5.3. Ter zitting is gebleken dat dit klachtonderdeel door klager is geformuleerd vanwege het feit dat hij niet de beschikking heeft gekregen over de volledige patiëntenkaart, waaruit de verrichte onderzoeken blijken. Niet gebleken is echter dat dit opzettelijk informatie door beklaagde is achtergehouden. Ter zitting is door klager voorts erkend dat ook in de weken voor de operatie frequent onderzoek is verricht naar de bloedsuikerwaarden, hetgeen ook uit de overgelegde handgeschreven patiëntenkaart kan worden afgeleid. Gelet hierop is er onvoldoende grond voor toewijzing van dit klachtonderdeel.

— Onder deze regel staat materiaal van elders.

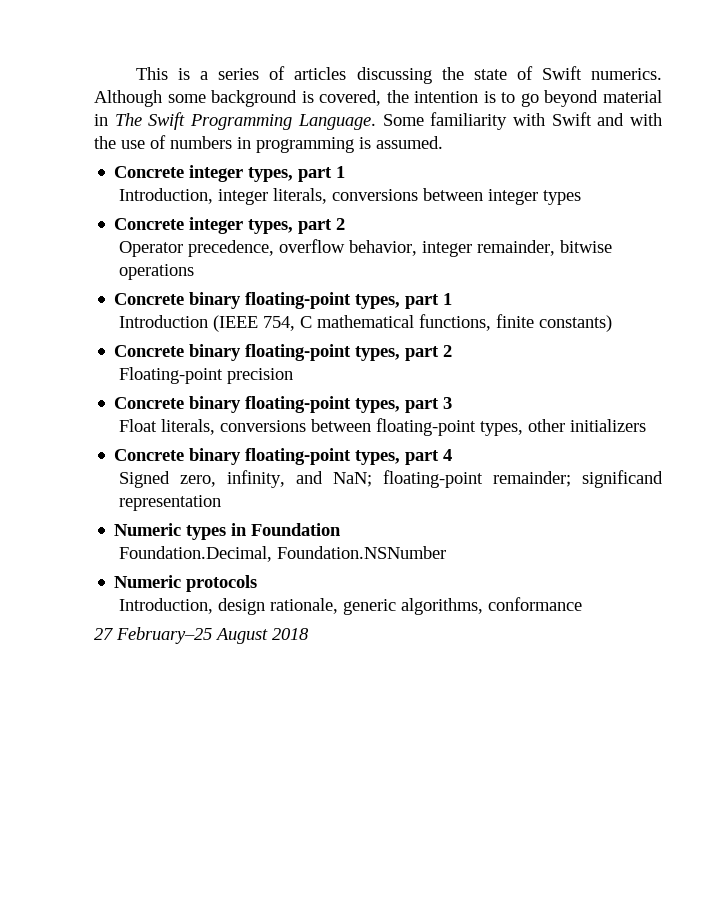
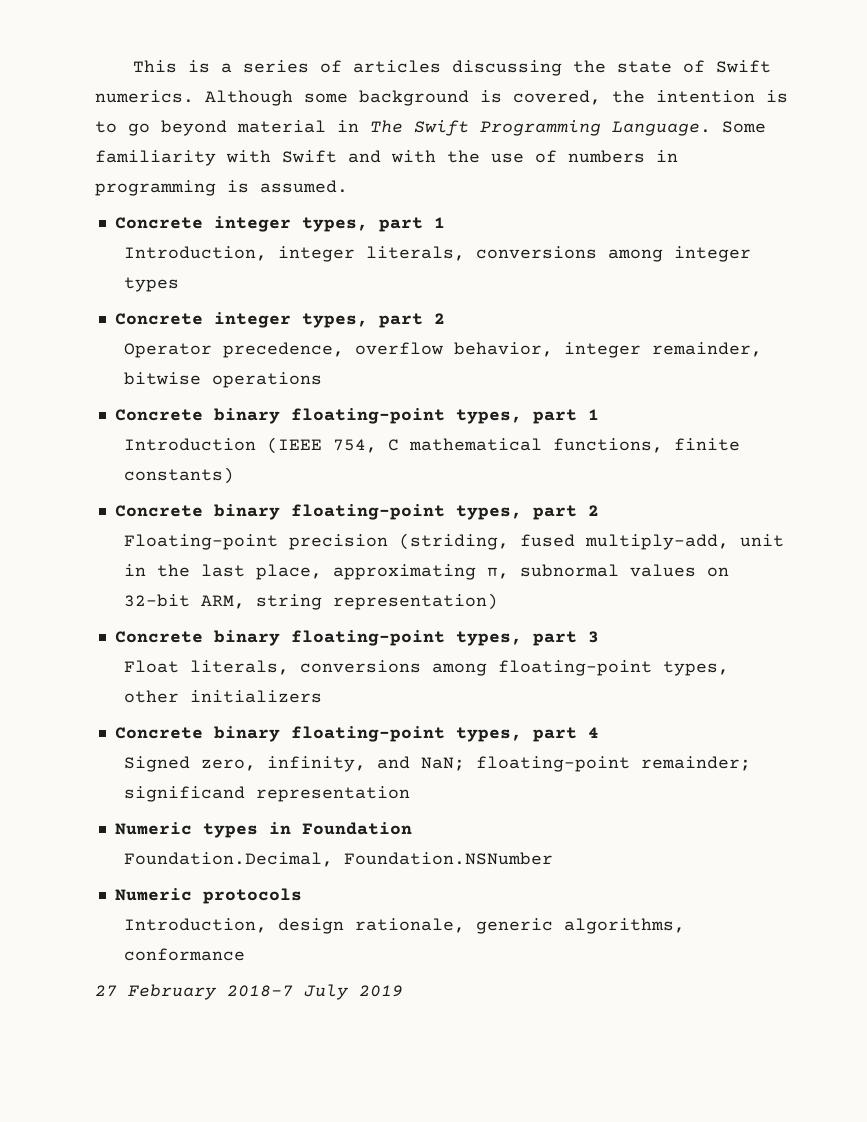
[423,188,484,201] between -> [608,249,664,262] among
(294, 376) none -> [399,533,785,550] [124,564,730,580] [124,593,499,610] (striding, fused multiply-add, unit in the last place, approximating π, subnormal values on 32-bit ARM, string representation)
[311,419,372,432] between -> [432,663,488,676] among
[116,627,309,644] February–25 August 2018 -> [128,984,403,1000] February 2018–7 July 2019

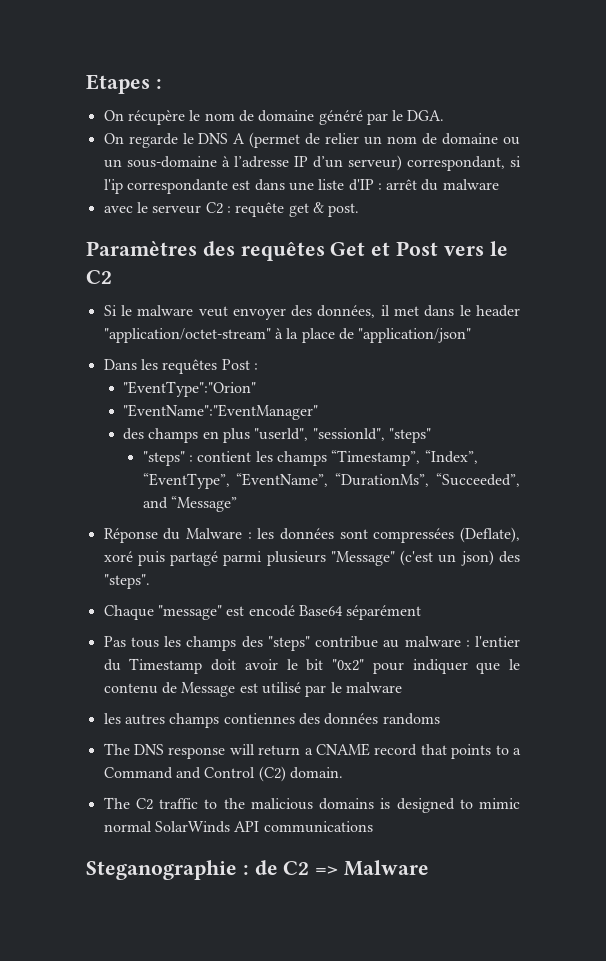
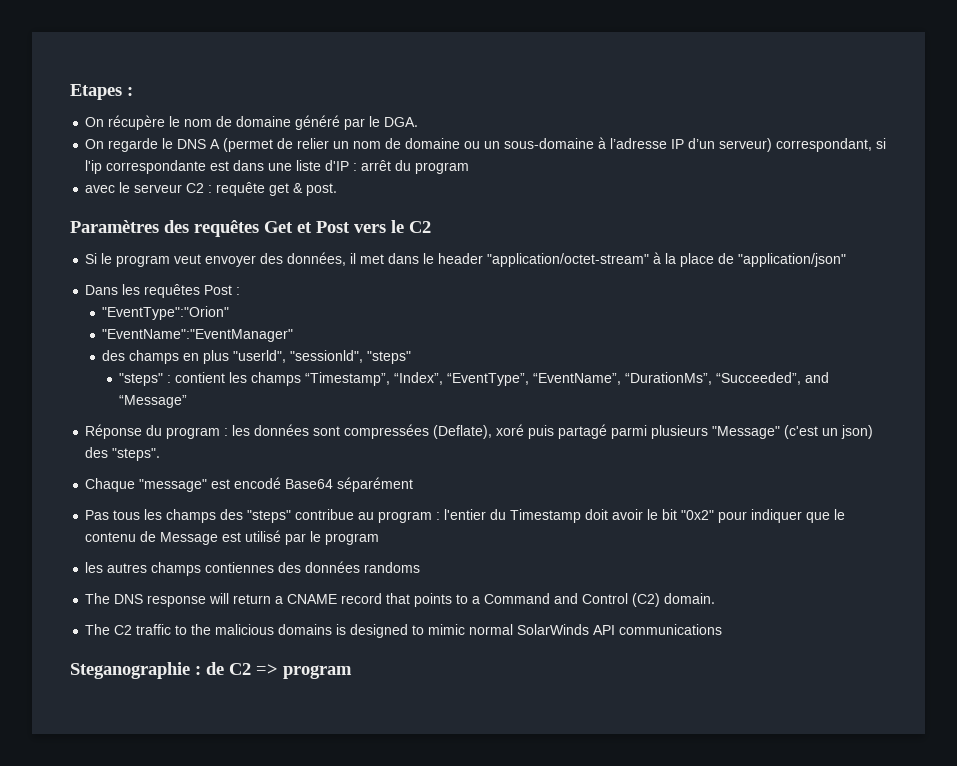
[442,179,499,190] malware -> [415,162,470,174] program
[137,305,194,316] malware -> [116,255,171,267] program
[185,528,242,539] Malware -> [166,427,221,439] program
[404,636,461,647] malware -> [378,511,433,523] program
[345,682,402,693] malware -> [325,533,380,545] program
[344,860,430,876] Malware -> [283,665,352,679] program

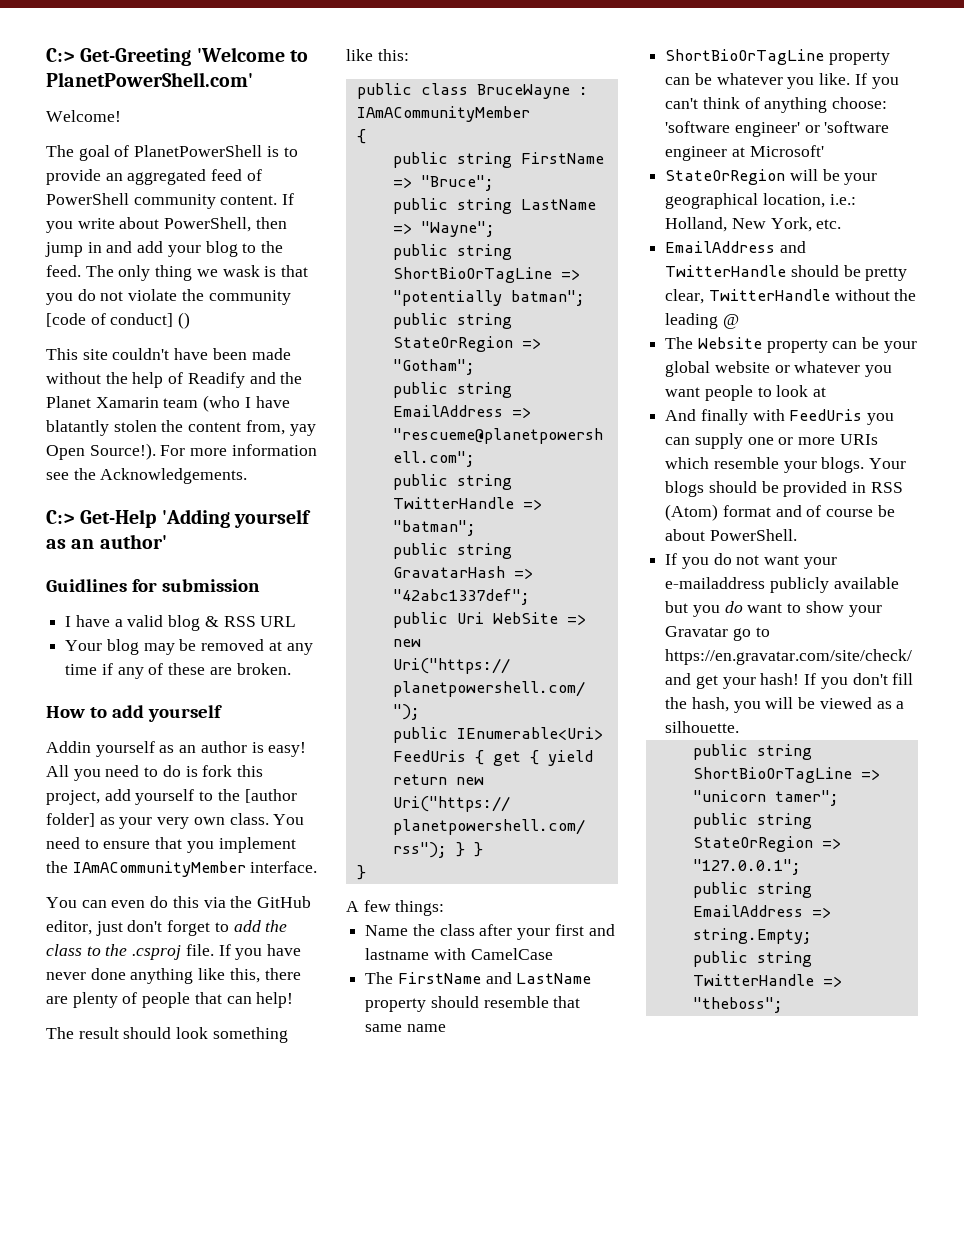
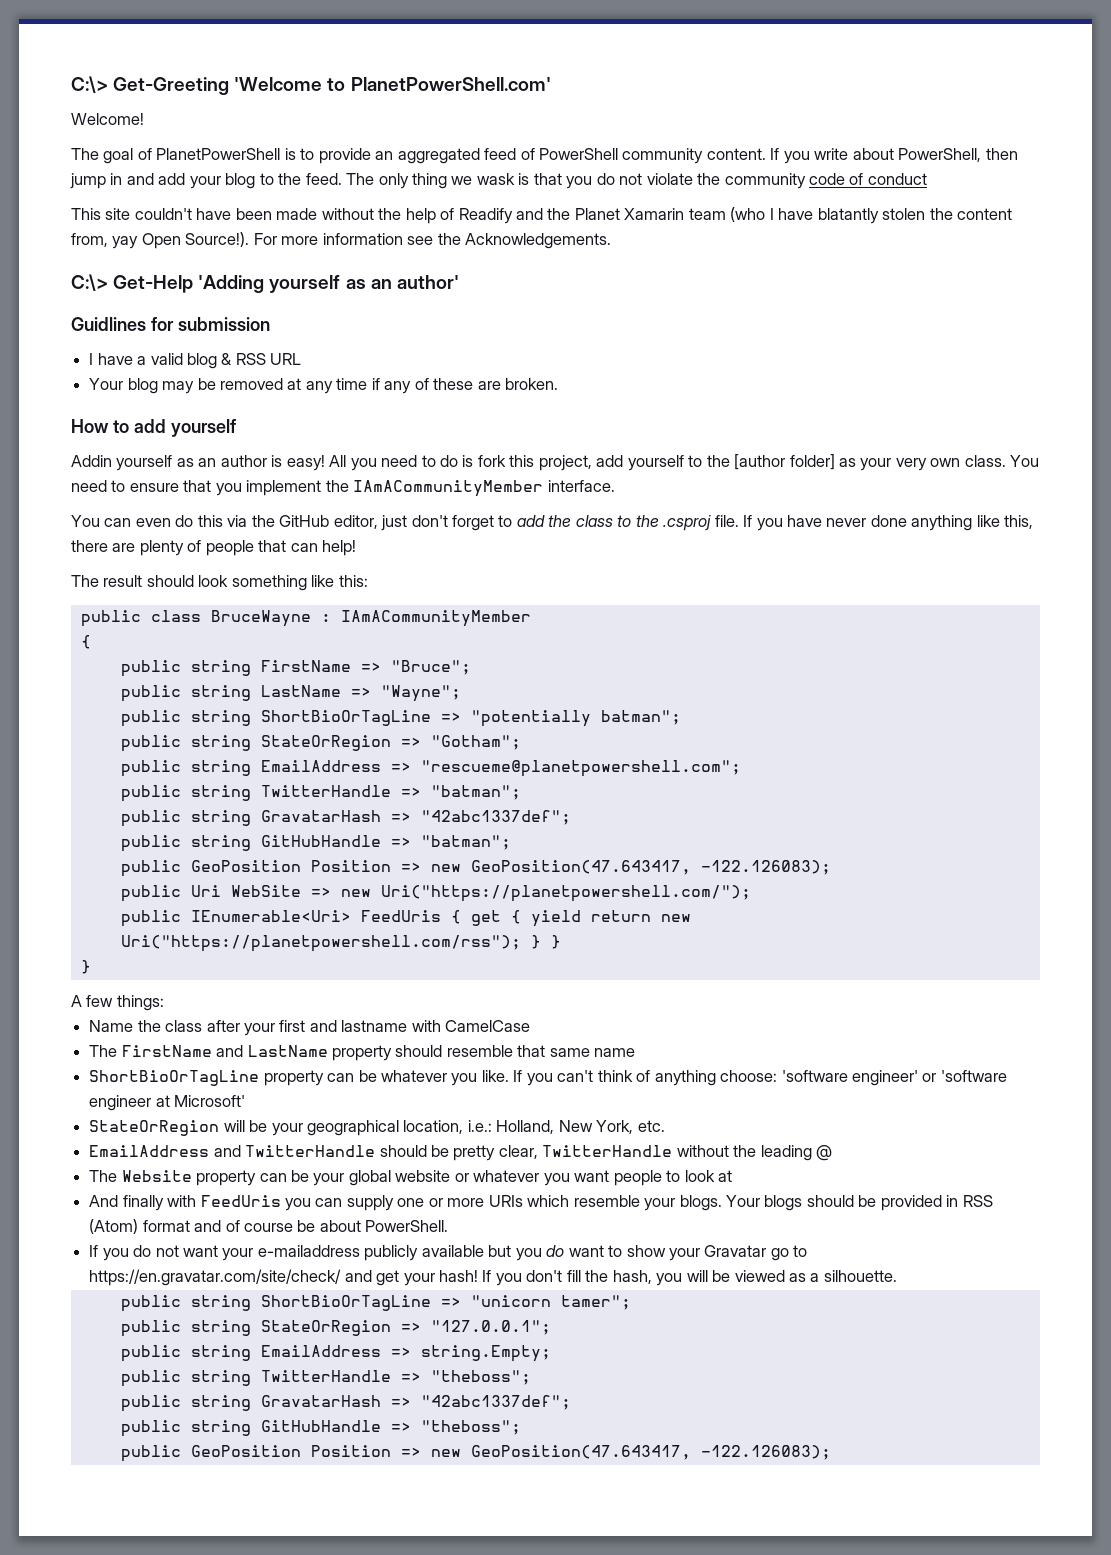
[46,48,75,62] C:> -> [71,76,108,93] C:\>
[46,312,191,329] [code of conduct] () -> [809,173,927,185] code of conduct
[46,510,75,524] C:> -> [71,274,108,291] C:\>
(530, 597) none -> [120,835,511,852] [120,860,831,877] // public string GitHubHandle => "batman"; // public GeoPosition Position => new GeoPosition(47.643417, -122.126083);
(783, 1005) none -> [120,1395,571,1412] [120,1420,521,1437] [120,1445,831,1462] // public string GravatarHash => "42abc1337def"; // public string GitHubHandle => "theboss"; // public GeoPosition Position => new GeoPosition(47.643417, -122.126083);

Ten aanzien van klachtonderdeel 3

5.4. Naar het oordeel van het college is er onvoldoende reden om te oordelen dat beklaagde tekort is geschoten in de informatieverstrekking over diabetes. Er is een informatieboekje verstrekt en er is uitvoerig gesproken over de keuze om de ziekte al dan niet te behandelen, gelet op de leeftijd van de hond en het feit dat dit praktisch mogelijk moest zijn, omdat er dan op gezette tijden injecties met insuline moesten worden toegediend en ook qua voeding een strak schema moest worden aangehouden. Voor zover beklaagde zou hebben aangegeven dat bij een behandeling van de diabetes de prognose niet slecht was en de hond nog wel enkele jaren zou kunnen leven, ziet het college geen aanleiding om deze uitgesproken verwachting als tuchtrechtelijk verwijtbaar te kwalificeren. Klachtonderdeel 3 wordt afgewezen.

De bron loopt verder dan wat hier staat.